------ Input material
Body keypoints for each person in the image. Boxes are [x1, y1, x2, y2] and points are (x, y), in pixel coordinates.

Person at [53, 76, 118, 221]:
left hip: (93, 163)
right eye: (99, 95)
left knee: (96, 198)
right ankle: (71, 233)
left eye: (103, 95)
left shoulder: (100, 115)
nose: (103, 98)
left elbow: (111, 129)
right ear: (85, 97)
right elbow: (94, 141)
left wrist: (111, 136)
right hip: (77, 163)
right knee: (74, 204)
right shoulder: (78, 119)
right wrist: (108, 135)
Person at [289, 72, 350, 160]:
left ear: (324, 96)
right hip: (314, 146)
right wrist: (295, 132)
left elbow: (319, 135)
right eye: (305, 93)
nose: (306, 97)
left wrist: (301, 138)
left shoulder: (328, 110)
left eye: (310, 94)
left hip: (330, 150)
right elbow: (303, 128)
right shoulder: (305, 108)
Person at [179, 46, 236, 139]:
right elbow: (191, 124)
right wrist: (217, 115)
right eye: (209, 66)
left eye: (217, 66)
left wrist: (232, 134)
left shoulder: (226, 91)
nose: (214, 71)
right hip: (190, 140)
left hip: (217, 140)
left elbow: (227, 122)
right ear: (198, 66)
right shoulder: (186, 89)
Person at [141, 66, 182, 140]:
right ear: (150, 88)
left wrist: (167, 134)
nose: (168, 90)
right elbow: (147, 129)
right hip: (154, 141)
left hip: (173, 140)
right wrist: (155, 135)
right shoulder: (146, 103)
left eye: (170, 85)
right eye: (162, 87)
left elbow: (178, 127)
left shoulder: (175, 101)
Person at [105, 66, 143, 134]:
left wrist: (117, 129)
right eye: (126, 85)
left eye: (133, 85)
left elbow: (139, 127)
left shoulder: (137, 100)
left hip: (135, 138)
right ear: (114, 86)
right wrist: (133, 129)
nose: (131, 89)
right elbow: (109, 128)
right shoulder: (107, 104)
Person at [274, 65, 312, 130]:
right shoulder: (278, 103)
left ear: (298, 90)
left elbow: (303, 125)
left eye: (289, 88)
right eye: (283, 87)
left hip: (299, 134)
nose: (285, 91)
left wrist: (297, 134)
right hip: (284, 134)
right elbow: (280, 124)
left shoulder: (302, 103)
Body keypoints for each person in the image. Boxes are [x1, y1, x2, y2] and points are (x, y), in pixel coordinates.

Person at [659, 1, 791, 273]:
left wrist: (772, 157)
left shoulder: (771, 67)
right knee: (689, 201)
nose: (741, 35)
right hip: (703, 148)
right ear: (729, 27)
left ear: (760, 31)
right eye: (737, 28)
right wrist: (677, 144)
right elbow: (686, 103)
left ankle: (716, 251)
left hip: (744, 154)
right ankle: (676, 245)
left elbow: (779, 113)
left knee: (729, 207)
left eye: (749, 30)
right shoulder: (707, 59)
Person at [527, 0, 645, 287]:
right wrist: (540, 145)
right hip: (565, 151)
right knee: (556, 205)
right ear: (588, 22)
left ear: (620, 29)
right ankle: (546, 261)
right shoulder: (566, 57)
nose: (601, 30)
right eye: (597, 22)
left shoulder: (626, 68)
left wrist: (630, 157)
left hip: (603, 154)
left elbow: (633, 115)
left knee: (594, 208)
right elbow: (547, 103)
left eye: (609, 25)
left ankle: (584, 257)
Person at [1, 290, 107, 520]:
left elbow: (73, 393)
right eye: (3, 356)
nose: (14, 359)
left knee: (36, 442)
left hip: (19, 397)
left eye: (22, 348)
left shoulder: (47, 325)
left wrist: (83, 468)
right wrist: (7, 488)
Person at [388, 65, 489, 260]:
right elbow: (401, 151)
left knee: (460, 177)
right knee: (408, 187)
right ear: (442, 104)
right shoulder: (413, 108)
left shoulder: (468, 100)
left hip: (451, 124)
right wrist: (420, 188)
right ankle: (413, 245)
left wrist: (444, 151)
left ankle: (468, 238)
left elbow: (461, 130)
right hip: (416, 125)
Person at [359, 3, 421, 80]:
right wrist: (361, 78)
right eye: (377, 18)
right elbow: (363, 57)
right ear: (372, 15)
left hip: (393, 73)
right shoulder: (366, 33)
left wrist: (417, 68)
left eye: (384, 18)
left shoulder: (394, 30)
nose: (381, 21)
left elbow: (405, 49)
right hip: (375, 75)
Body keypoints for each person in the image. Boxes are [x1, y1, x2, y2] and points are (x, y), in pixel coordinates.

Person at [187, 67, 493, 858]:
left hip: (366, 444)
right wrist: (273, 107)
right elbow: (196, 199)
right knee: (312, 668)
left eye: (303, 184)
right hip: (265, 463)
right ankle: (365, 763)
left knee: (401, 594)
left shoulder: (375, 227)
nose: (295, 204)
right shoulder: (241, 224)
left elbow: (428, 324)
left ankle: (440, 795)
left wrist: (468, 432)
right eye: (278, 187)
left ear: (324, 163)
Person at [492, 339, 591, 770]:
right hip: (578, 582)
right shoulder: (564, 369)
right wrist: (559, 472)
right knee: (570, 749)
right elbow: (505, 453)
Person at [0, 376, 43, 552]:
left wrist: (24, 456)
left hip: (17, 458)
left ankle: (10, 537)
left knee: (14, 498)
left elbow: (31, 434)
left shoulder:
------------
= Exercise aim =
Could you transcribe every record above exactly as it appears?

= Output of the task =
Body keypoints for each person in the image. Boxes are [x1, y1, x2, y2] and points are (x, y), in pixel coordinates.

Person at [53, 76, 118, 221]:
left hip: (93, 163)
right eye: (99, 95)
left knee: (96, 198)
right ankle: (71, 233)
left eye: (103, 95)
left shoulder: (100, 115)
nose: (103, 98)
left elbow: (111, 129)
right ear: (85, 97)
right elbow: (94, 141)
left wrist: (111, 136)
right hip: (77, 163)
right knee: (74, 204)
right shoulder: (78, 119)
right wrist: (108, 135)
Person at [289, 72, 350, 160]:
left ear: (324, 96)
right hip: (314, 146)
right wrist: (295, 132)
left elbow: (319, 135)
right eye: (305, 93)
nose: (306, 97)
left wrist: (301, 138)
left shoulder: (328, 110)
left eye: (310, 94)
left hip: (330, 150)
right elbow: (303, 128)
right shoulder: (305, 108)
Person at [179, 46, 236, 139]:
right elbow: (191, 124)
right wrist: (217, 115)
right eye: (209, 66)
left eye: (217, 66)
left wrist: (232, 134)
left shoulder: (226, 91)
nose: (214, 71)
right hip: (190, 140)
left hip: (217, 140)
left elbow: (227, 122)
right ear: (198, 66)
right shoulder: (186, 89)
Person at [141, 66, 182, 140]:
right ear: (150, 88)
left wrist: (167, 134)
nose: (168, 90)
right elbow: (147, 129)
right hip: (154, 141)
left hip: (173, 140)
right wrist: (155, 135)
right shoulder: (146, 103)
left eye: (170, 85)
right eye: (162, 87)
left elbow: (178, 127)
left shoulder: (175, 101)
Person at [105, 66, 143, 134]:
left wrist: (117, 129)
right eye: (126, 85)
left eye: (133, 85)
left elbow: (139, 127)
left shoulder: (137, 100)
left hip: (135, 138)
right ear: (114, 86)
right wrist: (133, 129)
nose: (131, 89)
right elbow: (109, 128)
right shoulder: (107, 104)
Person at [274, 65, 312, 130]:
right shoulder: (278, 103)
left ear: (298, 90)
left elbow: (303, 125)
left eye: (289, 88)
right eye: (283, 87)
left hip: (299, 134)
nose: (285, 91)
left wrist: (297, 134)
right hip: (284, 134)
right elbow: (280, 124)
left shoulder: (302, 103)
Body keypoints for each person in the image. Boxes are [x1, y1, x2, y2] and points are (x, y), in pixel coordinates.

Person at [659, 1, 791, 273]:
left wrist: (772, 157)
left shoulder: (771, 67)
right knee: (689, 201)
nose: (741, 35)
right hip: (703, 148)
right ear: (729, 27)
left ear: (760, 31)
right eye: (737, 28)
right wrist: (677, 144)
right elbow: (686, 103)
left ankle: (716, 251)
left hip: (744, 154)
right ankle: (676, 245)
left elbow: (779, 113)
left knee: (729, 207)
left eye: (749, 30)
right shoulder: (707, 59)
Person at [527, 0, 645, 287]:
right wrist: (540, 145)
right hip: (565, 151)
right knee: (556, 205)
right ear: (588, 22)
left ear: (620, 29)
right ankle: (546, 261)
right shoulder: (566, 57)
nose: (601, 30)
right eye: (597, 22)
left shoulder: (626, 68)
left wrist: (630, 157)
left hip: (603, 154)
left elbow: (633, 115)
left knee: (594, 208)
right elbow: (547, 103)
left eye: (609, 25)
left ankle: (584, 257)
Person at [1, 290, 107, 520]:
left elbow: (73, 393)
right eye: (3, 356)
nose: (14, 359)
left knee: (36, 442)
left hip: (19, 397)
left eye: (22, 348)
left shoulder: (47, 325)
left wrist: (83, 468)
right wrist: (7, 488)
Person at [388, 65, 489, 260]:
right elbow: (401, 151)
left knee: (460, 177)
right knee: (408, 187)
right ear: (442, 104)
right shoulder: (413, 108)
left shoulder: (468, 100)
left hip: (451, 124)
right wrist: (420, 188)
right ankle: (413, 245)
left wrist: (444, 151)
left ankle: (468, 238)
left elbow: (461, 130)
right hip: (416, 125)
Person at [359, 3, 421, 80]:
right wrist: (361, 78)
right eye: (377, 18)
right elbow: (363, 57)
right ear: (372, 15)
left hip: (393, 73)
right shoulder: (366, 33)
left wrist: (417, 68)
left eye: (384, 18)
left shoulder: (394, 30)
nose: (381, 21)
left elbow: (405, 49)
right hip: (375, 75)
Body keypoints for each person in the image. Boxes are [x1, y1, x2, y2] and points are (x, y), in pixel coordinates.

Person at [187, 67, 493, 858]:
left hip: (366, 444)
right wrist: (273, 107)
right elbow: (196, 199)
right knee: (312, 668)
left eye: (303, 184)
right hip: (265, 463)
right ankle: (365, 763)
left knee: (401, 594)
left shoulder: (375, 227)
nose: (295, 204)
right shoulder: (241, 224)
left elbow: (428, 324)
left ankle: (440, 795)
left wrist: (468, 432)
right eye: (278, 187)
left ear: (324, 163)
Person at [492, 339, 591, 770]:
right hip: (578, 582)
right shoulder: (564, 369)
right wrist: (559, 472)
right knee: (570, 749)
right elbow: (505, 453)
Person at [0, 376, 43, 552]:
left wrist: (24, 456)
left hip: (17, 458)
left ankle: (10, 537)
left knee: (14, 498)
left elbow: (31, 434)
left shoulder:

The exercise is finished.